> [List of tasks]:
1 > From the article on training aquarists to breed fish, write out the passage between "To reduce the" and "from natural habitats.", inclusive.
2 > Shorten the paragraph of the article on training aquarists to breed fish that begins "In those few days," keeping its main facts.
*** Given text Section Begins ***
To reduce the impact of harvesting fish from natural habitats, RWU experts to teach aquarists to breed fish for exhibit tanks

Work at an aquarium or zoo, by chance? Then get ready – you may be learning a thing or two about breeding tropical fish from the New England Aquarium and Roger Williams University marine biology faculty and students.

As part of the next chapter in the University’s historic partnership with the New England Aquarium, marine science experts at RWU will train aquarists from public institutions to successfully breed fish for their exhibit tanks in an effort to reduce reliance on harvesting species from natural habitats.

Thanks to a $221,382 grant from the Institute of Museum and Library Services – to be administered by the New England Aquarium – Andrew Rhyne, assistant professor of biology at RWU who holds a joint position with the Aquarium, will lead training workshops for 18 aquarists at the University’s aquaculture facility.

“We’re very interested in increasing the capacity of public aquariums across the country – the world, really – to be able to rear the fish they have on exhibit in their own facilities,” Rhyne says. “This grant is designed to facilitate that capacity through an educational component.”

The grant will allow Rhyne to hold workshops on the Roger Williams campus for three years; the first sessions will likely begin during January 2013. Rhyne adds, with a smile, that he will be teaching “the art of keeping fish alive in captivity.”

With experts at RWU already leading the way in raising captive-bred tropical fish, the University is a natural fit to host the country’s first-ever training program on raising larval fish specifically designed for the public aquarist. It’s a difficult endeavor – and it all starts with the eggs. Some institutions need to obtain eggs. But most aquariums do an excellent job of keeping their adult fish healthy enough to lay eggs, only to watch the next generation be consumed by competing species or go down the drain in the tank – instead, those juvenile fish can be harvested from the tank and reared in hatcheries.

Much of what Rhyne will teach the aquarists has been modeled after the University’s marine biology courses. From eggs to larvae to juvenile fish, Rhyne will offer instruction on how to provide the right habitat and feed the fish during those stages of life.

“When larvae hatch, many are nothing more than a ‘notochord’ – the precursor to a spine,” he says. “They’re basically a sliver of tissue and they often don’t even have eyes when they hatch. They have to develop all of these components over a couple of days.”

In those few days, the larvae develop a mouth and gut; if they are not able to eat immediately they will die. It’s critical to have a source of zooplankton to feed the larval fish, which is often the most daunting aspect of rearing fish, according to Rhyne. Raising zooplankton takes up a lot of space and time, both of which many institutions don’t have in excess. That’s where RWU students come in.

“We always include the students in what we do,” Rhyne says. “Students are essential, because they do a lot of the rearing of the food in our Wet Lab.”

RWU-grown zooplankton will be shipped to the aquarists in the program to help them raise their fish.

After the aquarists have completed the training, Rhyne will keep in contact with them through online forums and discussion boards to answer questions and troubleshoot any problems as the aquarists build their fish stock.

Rhyne says the program could have far-reaching environmental benefits beyond decreasing reliance on wild-caught fish used in exhibit tanks. Moving forward, he says there will be opportunities for private-sector companies to use the same methods of rearing fish for the aquarium hobbyist trade or to develop spin-off technologies like aquacultured fish food.
*** Given text Section Ends ***
*** Data extract Section Begins ***
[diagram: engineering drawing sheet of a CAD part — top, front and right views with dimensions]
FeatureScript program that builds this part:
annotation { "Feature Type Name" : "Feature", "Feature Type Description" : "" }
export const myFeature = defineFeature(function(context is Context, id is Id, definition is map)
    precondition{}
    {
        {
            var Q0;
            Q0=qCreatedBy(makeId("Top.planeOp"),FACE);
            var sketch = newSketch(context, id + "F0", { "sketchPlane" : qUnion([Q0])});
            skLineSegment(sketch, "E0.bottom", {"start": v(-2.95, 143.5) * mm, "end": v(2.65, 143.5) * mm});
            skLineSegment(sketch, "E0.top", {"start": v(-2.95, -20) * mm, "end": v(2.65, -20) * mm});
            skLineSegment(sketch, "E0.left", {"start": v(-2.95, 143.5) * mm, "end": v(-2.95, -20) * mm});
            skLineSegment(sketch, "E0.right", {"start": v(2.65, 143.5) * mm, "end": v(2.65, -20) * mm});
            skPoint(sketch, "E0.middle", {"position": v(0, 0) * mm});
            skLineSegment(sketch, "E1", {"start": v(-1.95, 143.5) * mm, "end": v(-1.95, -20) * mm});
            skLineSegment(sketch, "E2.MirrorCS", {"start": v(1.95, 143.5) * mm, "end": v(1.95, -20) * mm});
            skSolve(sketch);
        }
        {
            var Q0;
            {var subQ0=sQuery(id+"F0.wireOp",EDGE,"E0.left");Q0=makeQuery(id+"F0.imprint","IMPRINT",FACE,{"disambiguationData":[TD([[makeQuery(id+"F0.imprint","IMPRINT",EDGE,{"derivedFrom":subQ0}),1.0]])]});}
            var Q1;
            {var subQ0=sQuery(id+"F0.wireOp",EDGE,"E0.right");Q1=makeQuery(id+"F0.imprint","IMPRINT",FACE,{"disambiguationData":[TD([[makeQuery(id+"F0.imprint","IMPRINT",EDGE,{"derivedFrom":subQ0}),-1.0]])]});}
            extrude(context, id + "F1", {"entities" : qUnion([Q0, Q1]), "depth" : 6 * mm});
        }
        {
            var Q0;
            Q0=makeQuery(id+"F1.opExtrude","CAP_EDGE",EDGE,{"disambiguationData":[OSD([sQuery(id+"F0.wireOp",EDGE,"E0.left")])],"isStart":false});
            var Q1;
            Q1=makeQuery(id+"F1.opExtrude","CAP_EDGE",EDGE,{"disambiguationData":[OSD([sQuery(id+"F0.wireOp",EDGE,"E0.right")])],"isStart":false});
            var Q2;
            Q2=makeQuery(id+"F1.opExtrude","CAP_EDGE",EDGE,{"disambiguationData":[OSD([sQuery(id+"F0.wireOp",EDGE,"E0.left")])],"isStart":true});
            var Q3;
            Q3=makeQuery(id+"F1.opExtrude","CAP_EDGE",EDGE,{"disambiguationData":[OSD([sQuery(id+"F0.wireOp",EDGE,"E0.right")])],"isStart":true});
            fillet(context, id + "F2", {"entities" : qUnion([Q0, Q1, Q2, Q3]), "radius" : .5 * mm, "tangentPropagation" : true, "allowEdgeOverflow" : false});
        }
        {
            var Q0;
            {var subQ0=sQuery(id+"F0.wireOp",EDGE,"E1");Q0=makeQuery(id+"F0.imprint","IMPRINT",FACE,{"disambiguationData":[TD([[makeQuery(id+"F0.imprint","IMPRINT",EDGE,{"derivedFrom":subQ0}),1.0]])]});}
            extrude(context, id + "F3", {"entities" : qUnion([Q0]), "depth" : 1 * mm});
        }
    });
*** Data extract Section Ends ***
> [Completed exercise]:
1 >
To reduce the impact of harvesting fish from natural habitats, RWU experts to teach aquarists to breed fish for exhibit tanks

Work at an aquarium or zoo, by chance? Then get ready – you may be learning a thing or two about breeding tropical fish from the New England Aquarium and Roger Williams University marine biology faculty and students.

As part of the next chapter in the University’s historic partnership with the New England Aquarium, marine science experts at RWU will train aquarists from public institutions to successfully breed fish for their exhibit tanks in an effort to reduce reliance on harvesting species from natural habitats.

2 > Within a few days of hatching, larvae develop a mouth and gut and must eat right away or die. Rhyne says a zooplankton food source is critical and is often the most daunting part of rearing fish, because growing it takes space and time that many institutions lack. RWU students help fill that gap.